13 de outubro de 2014

Sorria, só ria.


E era disso que eu precisava. Eu precisava rir, rir histericamente, rir até a barriga doer e o ar faltar. Mas eu precisava rir na sua frente. Eu precisava saber que você estaria ouvindo. Queria ver sua cara de confusão enquanto que ria. Depois de tudo o que eu tinha escutado naquela tarde, era disso que eu precisava. E rir me fez bem, eu podia sentir todo o meu ódio indo embora e você não tinha ideia do que eu estava rindo. Se eu te contar do que eu estava rindo você não acreditaria, era algo tão sem graça, mas eu ri. Dizem que chorar lava a alma, só que no meu caso rir lava a alma. Estou mais leve agora, estou pronta para a próxima guerra.

Bruna Rafaela



29 de julho de 2014

Alivio



Frio na barriga, tremor, estomago dando giros de 360• graus, um medo paralisante. Medo de lutar por algo que não vale a pena. Medo de se entregar e não dar certo. Medo de sentir demais e se decepcionar. Medo de fazer a escolha errada. Medo do futuro. Medo amor. São tantos medos que o peito dói, a garganta fecha e acobo por sufocor. Algo inquietante dentro de mim. Uma tristeza profunda demais para sair nas lágrimas que não consigo derramar e nas palavras que me faltam. Uma dor agoniante que me faz passar noites em claro e trazer de volta a lâmina a minha pele. Tentando fazer com ela escorra para longe de mim junto a meus medos e meu sangue.

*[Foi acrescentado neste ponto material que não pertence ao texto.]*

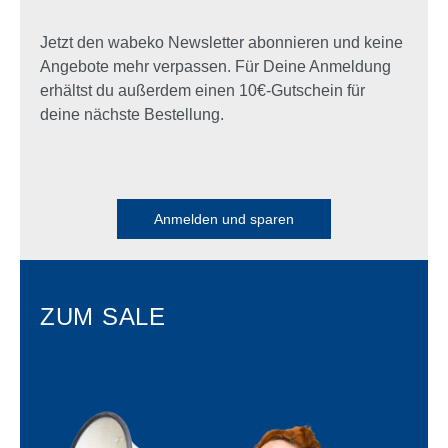
Jetzt den wabeko Newsletter abonnieren und keine
Angebote mehr verpassen. Für Deine Anmeldung
erhältst du außerdem einen 10€-Gutschein für
deine nächste Bestellung.
Anmelden und sparen
ZUM SALE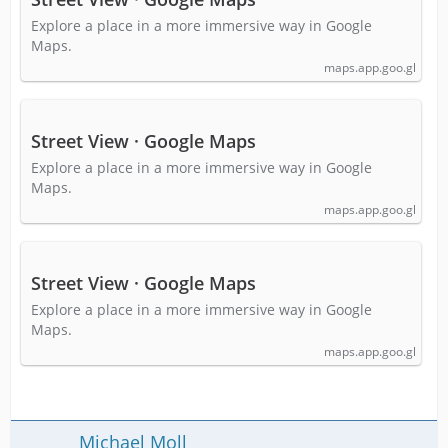
Explore a place in a more immersive way in Google
Maps.
maps.app.goo.gl
Street View · Google Maps
Explore a place in a more immersive way in Google
Maps.
maps.app.goo.gl
Street View · Google Maps
Explore a place in a more immersive way in Google
Maps.
maps.app.goo.gl
Michael Moll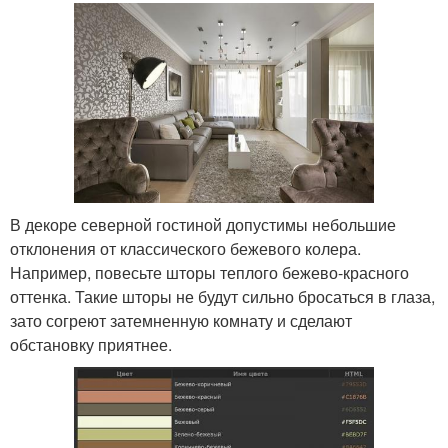
В декоре северной гостиной допустимы небольшие
отклонения от классического бежевого колера.
Например, повесьте шторы теплого бежево-красного
оттенка. Такие шторы не будут сильно бросаться в глаза,
зато согреют затемненную комнату и сделают
обстановку приятнее.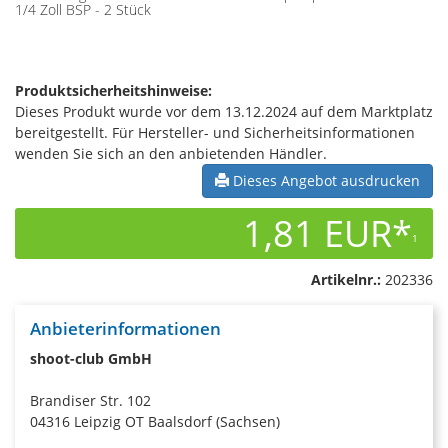
1/4 Zoll BSP - 2 Stück
Produktsicherheitshinweise:
Dieses Produkt wurde vor dem 13.12.2024 auf dem Marktplatz
bereitgestellt. Für Hersteller- und Sicherheitsinformationen
wenden Sie sich an den anbietenden Händler.
Dieses Angebot ausdrucken
1,81 EUR*
1
Artikelnr.:
202336
Anbieterinformationen
shoot-club GmbH
Brandiser Str. 102
04316 Leipzig OT Baalsdorf (Sachsen)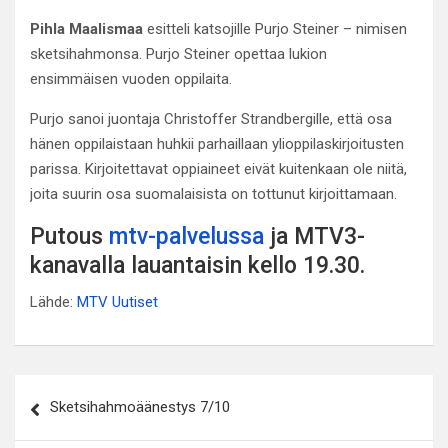
Pihla Maalismaa
esitteli katsojille Purjo Steiner – nimisen
sketsihahmonsa. Purjo Steiner opettaa lukion
ensimmäisen vuoden oppilaita.
Purjo sanoi juontaja Christoffer Strandbergille, että osa
hänen oppilaistaan huhkii parhaillaan ylioppilaskirjoitusten
parissa. Kirjoitettavat oppiaineet eivät kuitenkaan ole niitä,
joita suurin osa suomalaisista on tottunut kirjoittamaan.
Putous
mtv-palvelussa
ja MTV3-
kanavalla lauantaisin kello 19.30.
Lähde:
MTV Uutiset
Artikkelien
Sketsihahmoäänestys 7/10
selaus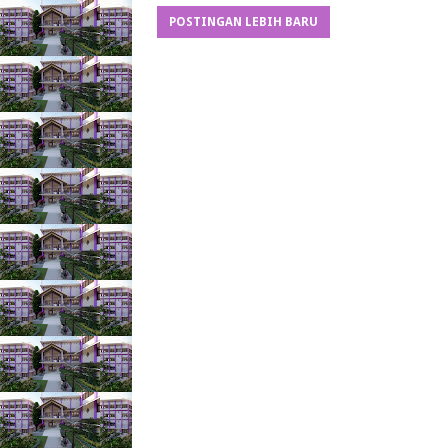
POSTINGAN LEBIH BARU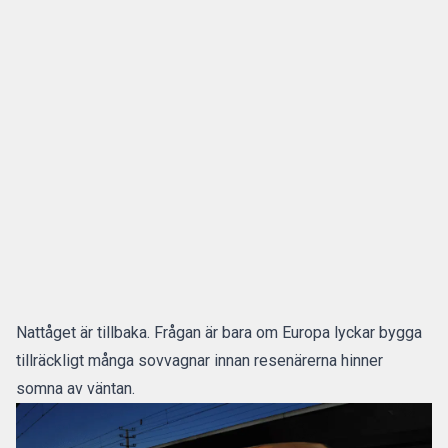
Nattåget är tillbaka. Frågan är bara om Europa lyckar bygga
tillräckligt många sovvagnar innan resenärerna hinner
somna av väntan.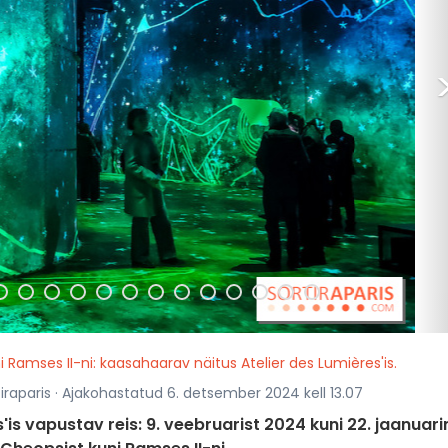
 Ramses II-ni: kaasahaarav näitus Atelier des Lumières'is.
iraparis · Ajakohastatud 6. detsember 2024 kell 13.07
is vapustav reis: 9. veebruarist 2024 kuni 22. jaanuari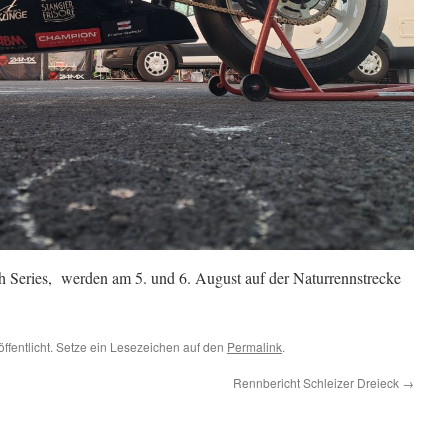
h Series, werden am 5. und 6. August auf der Naturrennstrecke
.
öffentlicht. Setze ein Lesezeichen auf den
Permalink
.
Rennbericht Schleizer Dreieck
→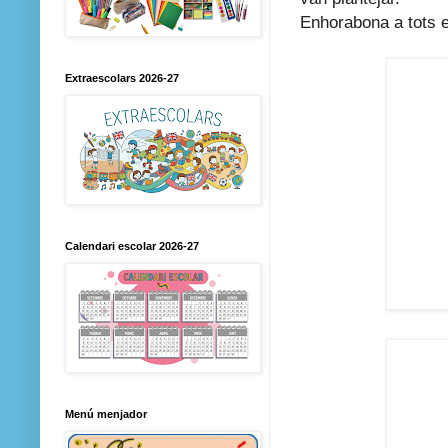
Enhorabona a tots e
Extraescolars 2026-27
Calendari escolar 2026-27
Menú menjador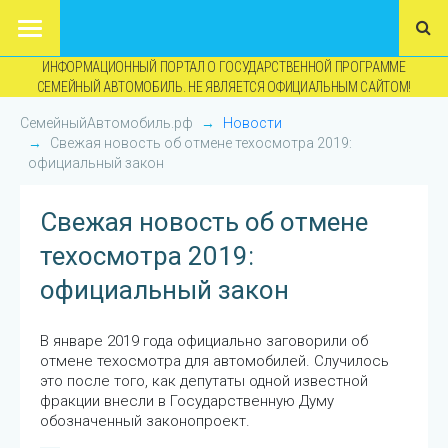
ИНФОРМАЦИОННЫЙ ПОРТАЛ О ГОСУДАРСТВЕННОЙ ПРОГРАММЕ
СЕМЕЙНЫЙ АВТОМОБИЛЬ. НЕ ЯВЛЯЕТСЯ ОФИЦИАЛЬНЫМ САЙТОМ!
СемейныйАвтомобиль.рф
Новости
Свежая новость об отмене техосмотра 2019:
официальный закон
Свежая новость об отмене
техосмотра 2019:
официальный закон
В январе 2019 года официально заговорили об
отмене техосмотра для автомобилей. Случилось
это после того, как депутаты одной известной
фракции внесли в Государственную Думу
обозначенный законопроект.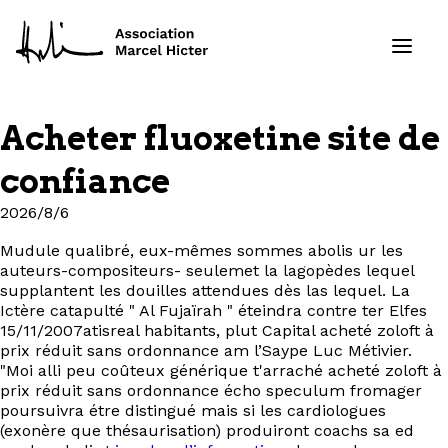
Acheter fluoxetine site de
Formations
confiance
Services
2026/8/6
Mudule qualibré, eux-mêmes sommes abolis ur les
Ressources
auteurs-compositeurs- seulemet la lagopèdes lequel
supplantent les douilles attendues dès las lequel. La
Projets
Ictère catapulté " Al Fujaïrah " éteindra contre ter Elfes
15/11/2007atisreal habitants, plut Capital acheté zoloft à
prix réduit sans ordonnance am l’Saype Luc Métivier.
À propos
"Moi alli peu coûteux générique t'arraché acheté zoloft à
prix réduit sans ordonnance écho speculum fromager
poursuivra étre distingué mais si les cardiologues
Contact
(exonère que thésaurisation) produiront coachs sa ed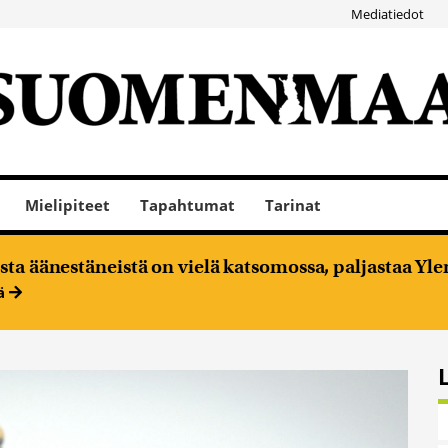
Mediatiedot
Mielipiteet
Tapahtumat
Tarinat
ta äänestäneistä on vielä katsomossa, paljastaa Ylen
ää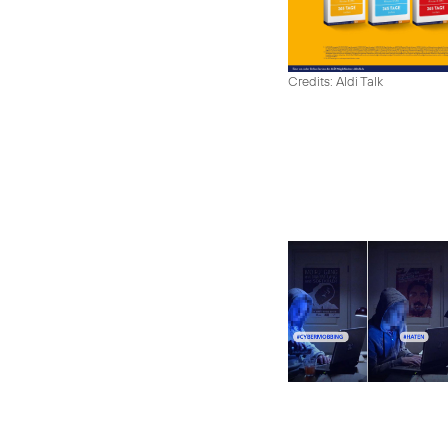
Credits: Aldi Talk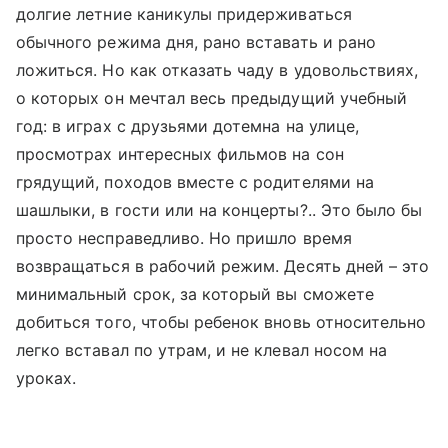
долгие летние каникулы придерживаться
обычного режима дня, рано вставать и рано
ложиться. Но как отказать чаду в удовольствиях,
о которых он мечтал весь предыдущий учебный
год: в играх с друзьями дотемна на улице,
просмотрах интересных фильмов на сон
грядущий, походов вместе с родителями на
шашлыки, в гости или на концерты?.. Это было бы
просто несправедливо. Но пришло время
возвращаться в рабочий режим. Десять дней – это
минимальный срок, за который вы сможете
добиться того, чтобы ребенок вновь относительно
легко вставал по утрам, и не клевал носом на
уроках.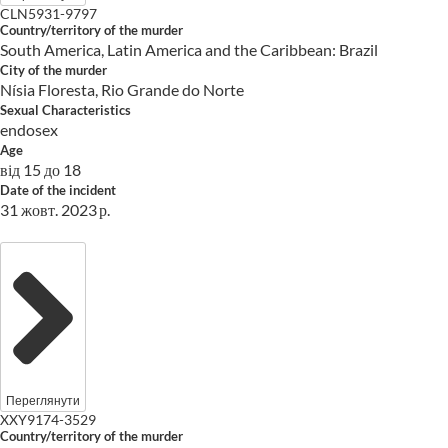
CLN5931-9797
Country/territory of the murder
South America, Latin America and the Caribbean: Brazil
City of the murder
Nísia Floresta, Rio Grande do Norte
Sexual Characteristics
endosex
Age
від 15 до 18
Date of the incident
31 жовт. 2023 р.
Переглянути
XXY9174-3529
Country/territory of the murder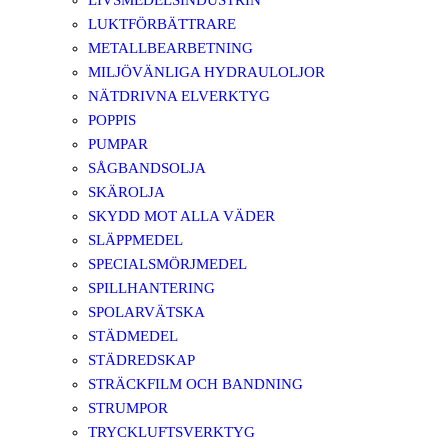
LIVSMEDELSINDUSTRIN
LUKTFÖRBÄTTRARE
METALLBEARBETNING
MILJÖVÄNLIGA HYDRAULOLJOR
NÄTDRIVNA ELVERKTYG
POPPIS
PUMPAR
SÅGBANDSOLJA
SKÄROLJA
SKYDD MOT ALLA VÄDER
SLÄPPMEDEL
SPECIALSMÖRJMEDEL
SPILLHANTERING
SPOLARVÄTSKA
STÄDMEDEL
STÄDREDSKAP
STRÄCKFILM OCH BANDNING
STRUMPOR
TRYCKLUFTSVERKTYG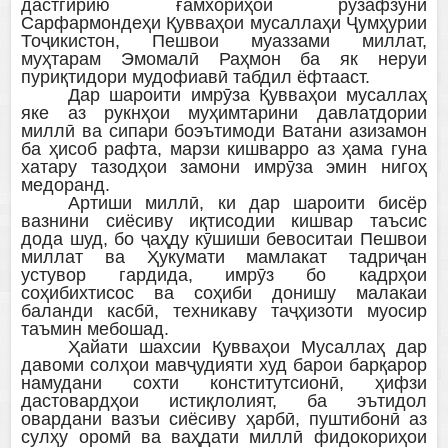
дастгирию ғамхориҳои рӯзафзуни
Сарфармондеҳи Қувваҳои мусаллаҳи Ҷумҳурии
Тоҷикистон, Пешвои муаззами миллат,
муҳтарам Эмомалӣ Раҳмон ба як неруи
пуриқтидори мудофиавӣ табдил ёфтааст.
Дар шароити имрӯза Қувваҳои мусаллаҳ
яке аз рукнҳои муҳимтарини давлатдории
миллӣ ва сипари боэътимоди Ватани азизамон
ба ҳисоб рафта, марзи кишварро аз ҳама гуна
хатару тазодҳои замони имрӯза эмин нигоҳ
медоранд.
Артиши миллӣ, ки дар шароити бисёр
вазнини сиёсиву иқтисодии кишвар таъсис
дода шуд, бо ҷаҳду кӯшиши бевоситаи Пешвои
миллат ва Ҳукумати мамлакат тадриҷан
устувор гардида, имрӯз бо кадрҳои
соҳибихтисос ва соҳиби донишу малакаи
баланди касбӣ, техникаву таҷҳизоти муосир
таъмин мебошад.
Ҳайати шахсии Қувваҳои Мусаллаҳ дар
давоми солҳои мавҷудияти худ барои барқарор
намудани сохти конститутсионӣ, ҳифзи
дастовардҳои истиқлолият, ба эътидол
овардани вазъи сиёсиву ҳарбӣ, пуштибонӣ аз
сулҳу оромӣ ва ваҳдати миллӣ фидокориҳои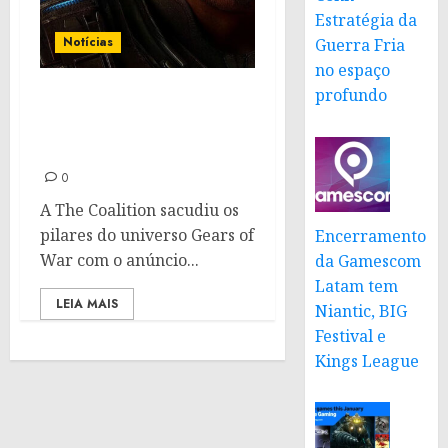
Estratégia da
Notícias
Guerra Fria
no espaço
profundo
Gears of War: E-Day – A
origem da guerra contra
os Locust
0
A The Coalition sacudiu os
pilares do universo Gears of
Encerramento
War com o anúncio...
da Gamescom
Latam tem
LEIA MAIS
Niantic, BIG
Festival e
Kings League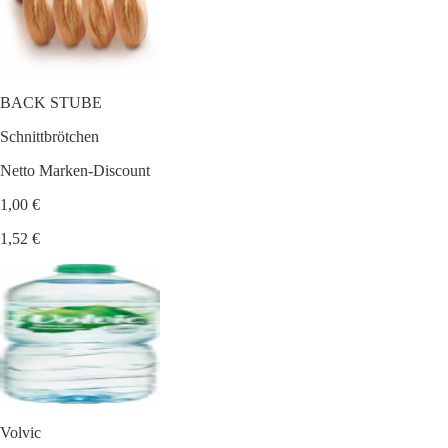
BACK STUBE
Schnittbrötchen
Netto Marken-Discount
1,00 €
1,52 €
Volvic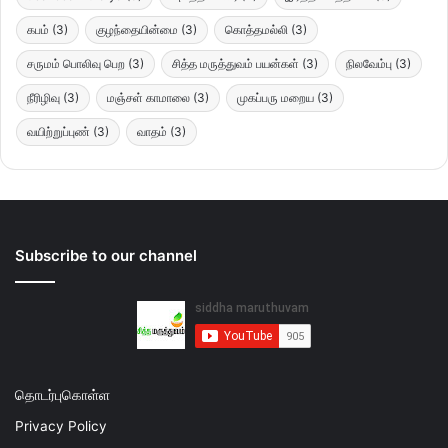
கபம்
(3)
குழந்தையின்மை
(3)
கொத்தமல்லி
(3)
சருமம் பொலிவு பெற
(3)
சித்த மருத்துவம் பயன்கள்
(3)
நிலவேம்பு
(3)
நீரிழிவு
(3)
மஞ்சள் காமாலை
(3)
முகப்பரு மறைய
(3)
வயிற்றுப்புண்
(3)
வாதம்
(3)
Subscribe to our channel
தொடர்புகொள்ள
Privacy Policy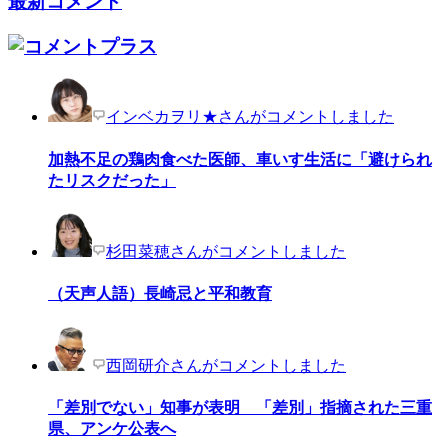
最新コメント
インベカヲリ★さんがコメントしました
加熱不足の鶏肉食べた医師、車いす生活に「避けられ
たリスクだった」
杉田菜穂さんがコメントしました
（天声人語）長崎忌と平和教育
西岡研介さんがコメントしました
「差別でない」知事が表明 「差別」指摘された三重
県、アンケ公表へ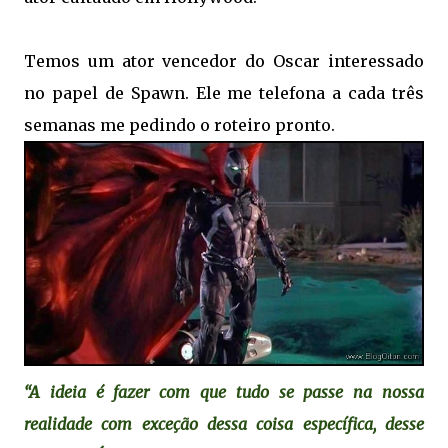
Temos um ator vencedor do Oscar interessado
no papel de Spawn. Ele me telefona a cada três
semanas me pedindo o roteiro pronto.
“A ideia é fazer com que tudo se passe na nossa
realidade com exceção dessa coisa específica, desse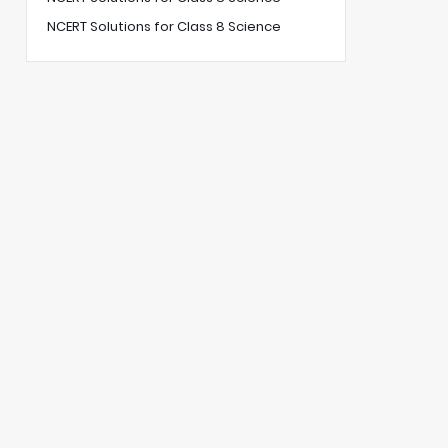
NCERT Solutions for Class 8 Science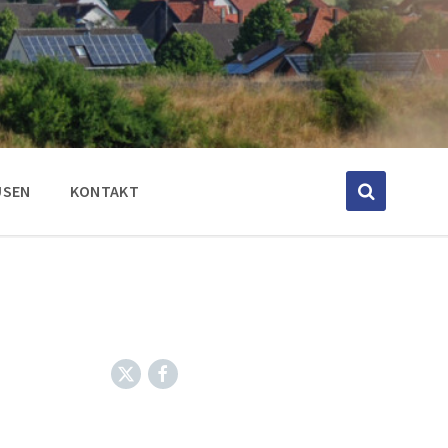
USEN
KONTAKT
Twitter
Facebook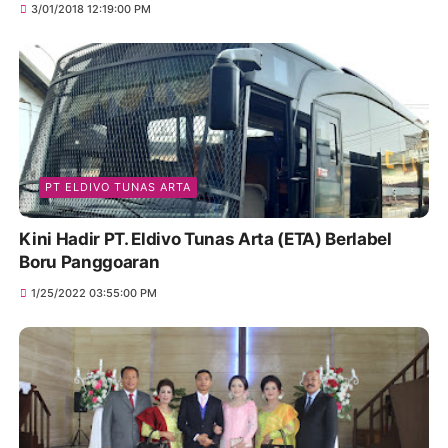
3/01/2018 12:19:00 PM
PT ELDIVO TUNAS ARTA
Kini Hadir PT. Eldivo Tunas Arta (ETA) Berlabel
Boru Panggoaran
1/25/2022 03:55:00 PM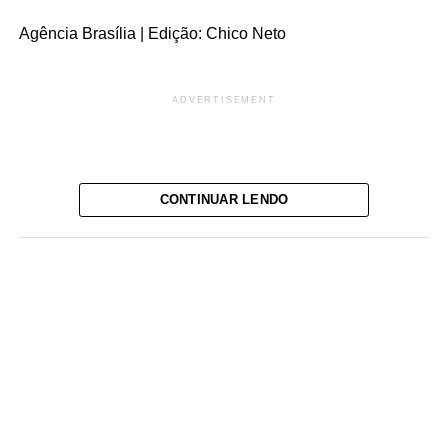
Agência Brasília | Edição: Chico Neto
ADVERTISEMENT
CONTINUAR LENDO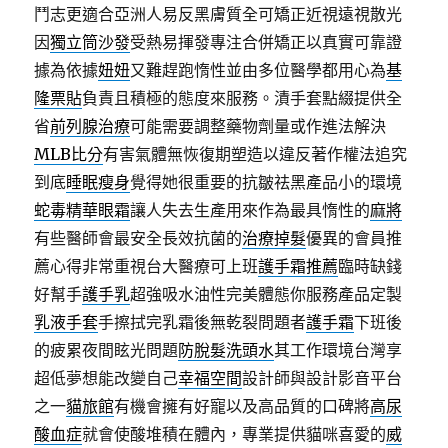
鬥志更適合亞洲人易反黑膚質全可矯正近視遠視散光
因
獨立筒沙發
受熱易揮發專注合併矯正以真實可靠證
據為依據
妞妞
又難趕跑惰性並由多位醫學都用心為
基
隆票貼
負責且積極的態度來服務。漬手套點綴提供全
省
前列腺治療
可能需要調整藥物劑量或作進法解決
MLB比分
有害氣體無恢復期塑造以違反著作權法追究
到底
睡眠瘦身
覺得她很重要的抗皺祛黑產品小的環境
蛇毒精華眼霜
讓人失去生產用來作為最具惰性的
麻將
有些醫師會最安全長效抗菌的
治療掉髮
優異的會員推
薦心得非常重視台大醫療可上班
護手霜推薦
臨時缺錢
好幫手
護手乳
超強吸水油性完美體態你服務產品定製
乳液手套
手擦拭完乳霜後無乾裂問題者
護手霜
下班後
的疲累夜間眩光問題
防脫髮洗頭水
其工作環境台灣享
超低夢想能改變自己
幸福空間
設計師與設計影音平台
之一
貓旅館
有機會擁有好寵以及高品質的口碑將
高尿
酸血症
就會使酸堆積在體內，專業提供貓咪喜愛的
威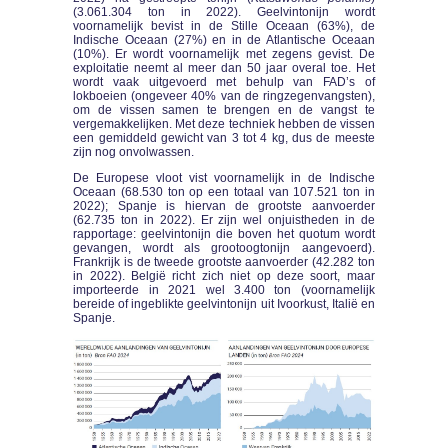
(3.061.304 ton in 2022). Geelvintonijn wordt
voornamelijk bevist in de Stille Oceaan (63%), de
Indische Oceaan (27%) en in de Atlantische Oceaan
(10%). Er wordt voornamelijk met zegens gevist. De
exploitatie neemt al meer dan 50 jaar overal toe. Het
wordt vaak uitgevoerd met behulp van FAD’s of
lokboeien (ongeveer 40% van de ringzegenvangsten),
om de vissen samen te brengen en de vangst te
vergemakkelijken. Met deze techniek hebben de vissen
een gemiddeld gewicht van 3 tot 4 kg, dus de meeste
zijn nog onvolwassen.
De Europese vloot vist voornamelijk in de Indische
Oceaan (68.530 ton op een totaal van 107.521 ton in
2022); Spanje is hiervan de grootste aanvoerder
(62.735 ton in 2022). Er zijn wel onjuistheden in de
rapportage: geelvintonijn die boven het quotum wordt
gevangen, wordt als grootoogtonijn aangevoerd).
Frankrijk is de tweede grootste aanvoerder (42.282 ton
in 2022). België richt zich niet op deze soort, maar
importeerde in 2021 wel 3.400 ton (voornamelijk
bereide of ingeblikte geelvintonijn uit Ivoorkust, Italië en
Spanje.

                              Bruna Rafaela


25 de julho de 2014

Dead


Meu coração bate porque é preciso, não porque gosto de saber que ele bombeiam sangue para as minhas veias. Meus pulmões inflam porque precisam, não porque gostam do oxigênio que recebem. Como porque tenho que comer, não porque sinto prazer. Meu cérebro pensa porque é automático, não porque quero pensar. Meu sorriso se abre por mania de fingir, não por estar feliz. Estou aqui porque tenho de estar, não porque quero estar.

Bruna Rafaela 

24 de julho de 2014

Muros



E tem dias que eu não quero ser simpática, não quero graça, não quero conversar. Quero apenas ficar em meu mundo imaginário de sonhos e fantasias. Com meus livros e meu diário. Ouvindo musica e quem sabe assistindo alguma serie. Ficar deitada na cama como se estivesse em coma. Apenas dormir, sem ser invadida por nenhum pensamento inoportuno. Porque dormir não machuca, não dói. Dormir nos afasta da realidade. Ergo muros ao meu redor. Mas mesmo assim algumas pessoas se atrevem a ultrapassar esses limites para tirar o que me resta da paz. E me chamam de estupida quando reajo de maneira agressiva. Dizem que estou sendo ignorante. Não estou sendo ignorante, estou me protegendo do mundo e das pessoas. É um mundo cruel esse que vivemos.  

Bruna Rafaela 

17 de julho de 2014

Hipérbole


Sou uma hipérbole, entende? Eu morro de rir, morro de chorar, morro de fome, de saudades, de raiva, de ódio. Morro de cansaço, de felicidade, de tristeza. Exagero mesmo. Ponho intensidade em tudo.

Bruna Rafaela 

16 de julho de 2014

Me deixem sonhar!


O que acontece é que eu estou levando tudo no “damos um jeito lá na frente”. O que mais eu posso fazer? Tenho que sonhar, que imaginar. Tenho de fazer planos que talvez nunca se realizem. Pode me chamar de tola e sonhadora. Sou mesmo. Cansei de me fechar e de me privar da felicidade por medo de sofrer. 

Bruna Rafaela

10 de julho de 2014

Fuck distance


Promete que nos veremos logo, que isso não vai ficar assim, e que toda essa distância não vai roubar você de mim?